I said in an earlier post that I'm looking forward to giving that system another chance in MGSV. Part of what I disliked about Peace Walker was that there was only a picture of the base you were building, so all the 'base building' was really just spreadsheet management, and grinding out those Extra Ops meant seeing all those tiny levels you'd already backtracked through twice in the main campaign over and over and over. MGSV obviously doesn't have those problems, so I'm optimistic.
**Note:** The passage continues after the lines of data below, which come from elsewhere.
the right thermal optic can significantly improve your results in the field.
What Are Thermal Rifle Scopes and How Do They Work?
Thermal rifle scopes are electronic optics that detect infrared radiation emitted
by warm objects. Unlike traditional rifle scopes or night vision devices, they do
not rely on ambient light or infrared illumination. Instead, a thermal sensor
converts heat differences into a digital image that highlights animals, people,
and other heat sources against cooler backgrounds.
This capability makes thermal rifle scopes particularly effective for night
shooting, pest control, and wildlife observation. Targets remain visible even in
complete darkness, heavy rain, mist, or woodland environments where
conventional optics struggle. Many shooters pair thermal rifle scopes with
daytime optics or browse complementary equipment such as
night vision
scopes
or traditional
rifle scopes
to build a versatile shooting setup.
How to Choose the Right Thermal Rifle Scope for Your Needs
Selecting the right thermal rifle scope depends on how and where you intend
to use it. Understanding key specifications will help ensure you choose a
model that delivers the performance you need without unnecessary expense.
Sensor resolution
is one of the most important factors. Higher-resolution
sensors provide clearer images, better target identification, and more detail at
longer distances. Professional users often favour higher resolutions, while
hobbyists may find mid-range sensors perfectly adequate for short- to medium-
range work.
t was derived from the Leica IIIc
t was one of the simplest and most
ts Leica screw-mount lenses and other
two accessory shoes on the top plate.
However, I would hope that 'expanding' on those features doesn't just mean doing the same thing all over again. PW's system needs some work, and I would hope they iterate on it and improve things the way they would with any other gameplay mechanic. Not having 'time passed' mean 'missions beaten' would be a good place to start, because that'd really discourage me from ever Free Roaming.
I'm concerned a little about the 'time' aspect, too. Is it confirmed that you can put more people in R&D to reduce the time it will take to develop new gear?
However, I disagree with the other GAFfer that free-roam won't count towards R&D time. I'm pretty sure all in-game time will count towards your R&D. You can do very substantial gameplay while in free-roam – completing side ops, finding buddies, finding resources, finding new gear.
There is no reason free-roam won't be counted towards R&D time. Unless KojiPro have directly stated otherwise, in which case fuck.
And as that person said, chances are the
non-optional gear you'll need to complete the game will be totally OSP or given to you to begin with. I really doubt any of the significant R&D stuff will be obligatory. And the moment-to-moment gameplay is looking so utterly phenomenal that all of this will probably just be deep, metagame backdrop to give your actions more weight, rather than being necessary micromanagement. I'm optimistic, too, but I'm
very optimistic.
It was blue in the e3 demo. But I think you're not really flying about anywhere in what's basically the start screen so it doesn't matter so much. Each of the segments starts with a big round number of GMP and the time set to 11:00, which means that at least the ASAP thing is faked for the demo.
Grey here
[edit for others' benefit: we were discussing why the world is grey through the Chopper's windows a couple of pages back. I'm arguing that it's because, when you're on the mobile base between missions, the Chopper is in the blank grey-zone in this screenshot. So when you change gear, Snake and buddies appear outside of the chopper and we edit stuff, etc.]
That's not helpful at all. If you want to move at top speed you obviously have to keep shouting "Hyah!" every three seconds, and "Just don't go at top speed" doesn't really fix the issue. That's like saying "If you don't like Quiet constantly humming, just never use Quiet".
Other video game horses either don't need constant prompting to stay at galloping speed (Witcher 3) or the devs programmed it so the player character didn't shout the exact same soundbyte every single time (Red Dead Redemption).
People are hugely blowing this out of proportion. I'm pretty sure in Shadow of the Colossus and OoT it was the same soundbite every time.
And more importantly, have you ever ridden a horse?
You do have to make the same noise/say the same thing every time you command a horse. You have to train horses to know a small, specific vocabulary. They have to have a very specific and limited set of commands which are the same every time, or you can't ride them efficiently.
I once rode a horse whose "go fast" command was the Arabic word 'Zeet'. If I said 'Zit' or 'Zet', or 'Work, ya damn nag', or 'yah!', or 'faster', he wouldn't do anything. If I said
'Zeet' he'd be off at a 30 mile per hour gallop. (Well, if I squeezed him, too. If we were at standstill 'Zeet' would just mean 'trot/go'.
Snake is using a horse properly when he does this. It's classic Kojima attention to detail.